FRAGMENTO DEL TEXTO ::

┄┄┄┄┄┄┄┄┄┄┄┄┄┄┄┄┄┄┄┄

Opinión
La ciudad de los perros

Mi escrito no tiene nada que ver con la obra de Vargas Llosa, La ciudad y Los Perros. Mi titular es un poco diferente, y su contenido difiere totalmente.
Viví en Bogotá casi una decena de años, realizando mis últimos estudios de bachillerato, un pre-universitario y cinco años de derecho en la Universidad Autónoma de Colombia. En 1977, regresé a mi tierra natal, me dediqué a la agricultura y a la ganadería olvidándome de lo que había estudiado y que nunca ejercí, esporádicamente volví a Bogotá, una vez cuando fui a recoger el cuerpo de mi hermano Jesualdo asesinado por las FARC en Florencia, Caquetá. Después, volví a despedir a mi hija que viajaba por un tiempo considerable a la ciudad de Washington. Fueron viajes cortos, de modo que no pude apreciar la ciudad.

┄┄┄┄┄┄┄┄┄┄┄┄┄┄┄┄┄┄┄┄

EXTRACTOS DEL MATERIAL ::
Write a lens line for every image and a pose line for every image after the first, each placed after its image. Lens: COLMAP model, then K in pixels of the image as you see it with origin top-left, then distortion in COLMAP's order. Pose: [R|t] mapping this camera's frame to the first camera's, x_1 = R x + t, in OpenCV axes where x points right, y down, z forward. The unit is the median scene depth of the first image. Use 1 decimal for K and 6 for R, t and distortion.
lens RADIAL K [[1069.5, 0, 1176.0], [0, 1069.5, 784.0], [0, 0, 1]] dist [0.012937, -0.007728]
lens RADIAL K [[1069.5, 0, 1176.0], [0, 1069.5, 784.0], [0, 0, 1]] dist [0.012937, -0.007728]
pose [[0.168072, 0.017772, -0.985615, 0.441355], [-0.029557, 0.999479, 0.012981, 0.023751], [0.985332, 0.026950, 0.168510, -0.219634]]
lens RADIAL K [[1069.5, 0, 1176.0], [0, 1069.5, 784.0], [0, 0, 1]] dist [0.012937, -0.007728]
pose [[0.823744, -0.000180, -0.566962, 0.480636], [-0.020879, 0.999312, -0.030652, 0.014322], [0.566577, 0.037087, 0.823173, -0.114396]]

┄┄┄┄┄┄┄┄┄┄┄┄┄┄┄┄┄┄┄┄

PROBLEMA A RESOLVER :: Retoma la columna de opinión sobre Bogotá y continúala a partir de su última oración.

RESPUESTA AL EJERCICIO ::
Ahora, por la pandemia que estamos padeciendo, la familia, por iniciativa de mi hija, resolvimos pasar la noche buena y recibir el año nuevo juntos en Bogotá, lugar donde viven dos de ms hijos.
Claro, esta vez sí vine dispuesto a gozarme a los rolos y a su ciudad. Todo lo observo y me hago mis comentarios internos, para después escribirlos y así mis lectores también puedan disfrutarlo.
La Bogotá de ahora, no es la que abandoné en 1977. Ahora es más organizada, con nuevas construcciones en las que priman los grandes edificios que agrupan numerosos apartamentos.
Las mujeres, es lo primero que llama mi atención cuando visito un lugar, aquí las hay de diferentes matices, pero resaltan las rubias de ojos azules y de cabelleras lisas, de rostros parecidos a la virgen del Carmen, lástima que son de cuerpos extraños y de patas secas semejantes a ranas plataneras. En mi interior, empecé a hacer trasplantes para conseguir la mujer perfecta, a las rolas de cuerpos de bollos mal envueltos, les pondría el cuerpo de las morochas costeñas y a las costeñas cara e bagre les pondría el rostro de las rolas.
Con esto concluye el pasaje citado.